A snapshot was a quick reaction torpedo launch and usually ejected a torpedo with no firecontrol solution, just shot it out on a bearing line and hoped for the best. Ironically, it was a tactic picked up from the Soviet submarine force in the Cold War.
“Weapon ready!” Styxx said.
“Fire!” Seagraves ordered.
The deck jumped and Pacino’s ears slammed. He glanced at Lewinsky, then at Short Hull Cooper. A one megaton torpedo was inbound, and based on how badly they’d fared from the Gigantskiy detonation six miles away, if this one got closer than that, this mission was definitely over. Hell, the ship itself might be destroyed, he thought. For Pacino, there was no fear of death, not after the Piranha sinking and his near-death experience. He knew down to the marrow of his bones that life and consciousness didn’t end. But still, there was regret, regret at failure. At failing to win in battle against the Belgorod. And sadness at the thought of never seeing his father again. Or Rachel Romanov. Or his friends from the crew. And about Rachel, did she ever come out of the coma? Would she live? And if Pacino died, how would she react to the news?
“Snapshot tube four in countermeasure mode, bearing two six one, immediate enable, high-to-medium passive snake!” Seagraves ordered.
“Weapon ready!” Styxx said.
“Fire!” Seagraves ordered.
The deck jumped again, and again Pacino’s eardrums slammed.
“Line up tube three and four in CMT mode,” Seagraves ordered Styxx.
“Tube three is ready, Captain,” she replied.
“Snapshot tube three!”
The torpedo firing in countermeasure mode continued with tube three fired, then a second torpedo fired from tube four, when the sudden bang sound came from the west, the direction the ship was pointed.
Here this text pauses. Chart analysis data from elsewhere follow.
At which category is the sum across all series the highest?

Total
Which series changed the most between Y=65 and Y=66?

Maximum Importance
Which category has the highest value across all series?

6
It was loud and abrupt, but there was silence afterward. Was it from outside the ship or from their own bow?
Quinnivan looked at Seagraves, his eyes wide. “Was that from us?”
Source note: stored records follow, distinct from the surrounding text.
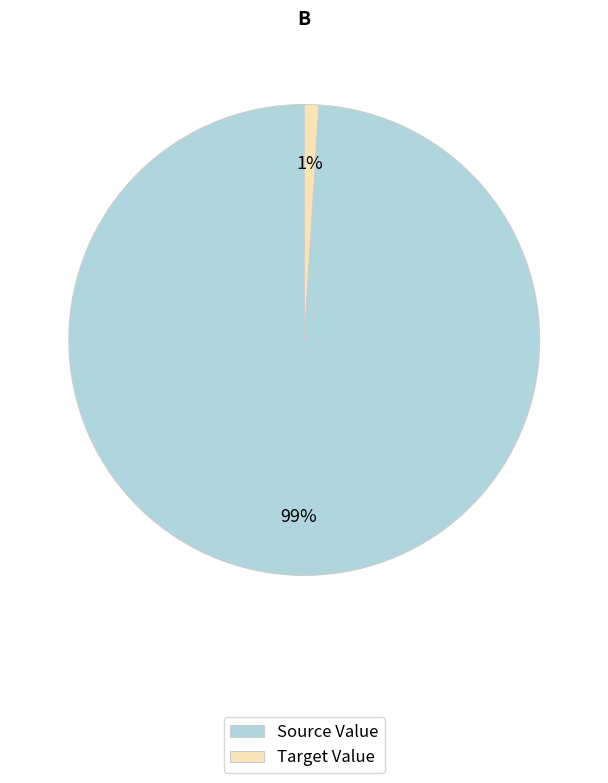

Does any single category account for the majority?

Yes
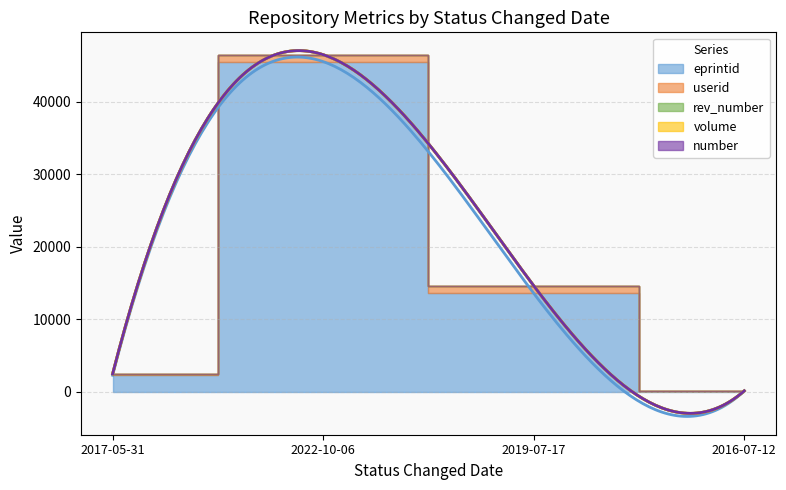

True or false: rev_number and eprintid intersect in this chart.

False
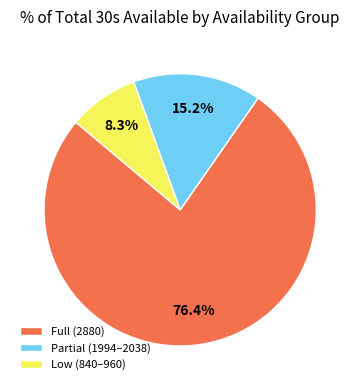

Is there any slice that represents more than half of the pie?

Yes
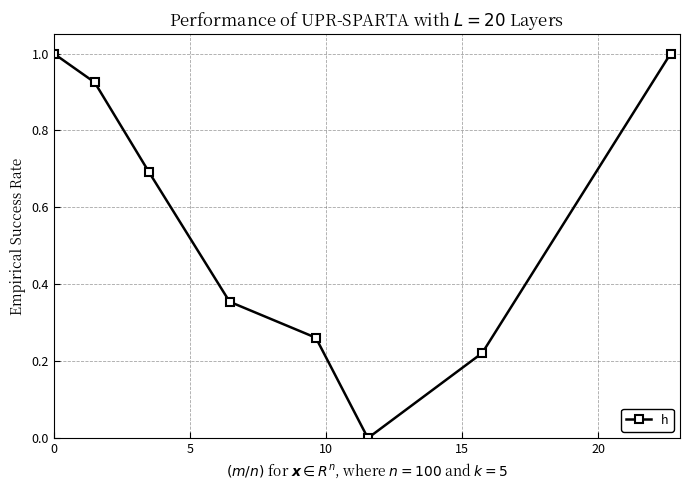

What is the greatest value displayed?

1.0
Albanese turned to face the captain. “That was from the west,” he said. “Not our SUBROC, obviously. I’m guessing it was from Master One. Maybe something happened to him.”
“Isn’t it time for the SUBROC detonation, XO?” Seagraves asked Quinnivan.
Gigantskiy unit two experienced the signal from central command to start its engine and proceed on its assigned path to seek out the submarine target.
The engine started and the turbine spun up, the propulsor’s revolutions increasing until the build-up of thrust pushed it forward. The walls of the oversized torpedo tube rolled by the sonar seeker in the nosecone as the unit surged ahead, the open water cooler than the heated up water in the tube. The unit sped up to the ordered transit speed of forty-five knots, headed toward the estimated target’s position seven miles to the east-northeast. A few ship lengths from the launching point, the unit enabled and armed the one megaton nuclear warhead, the safety plate rotated to establish a clear and open channel between the low explosives and the high explosives, which would collapse the segmented plutonium into a dense sphere and start the fission explosion, which was the trigger for the thermonuclear reaction.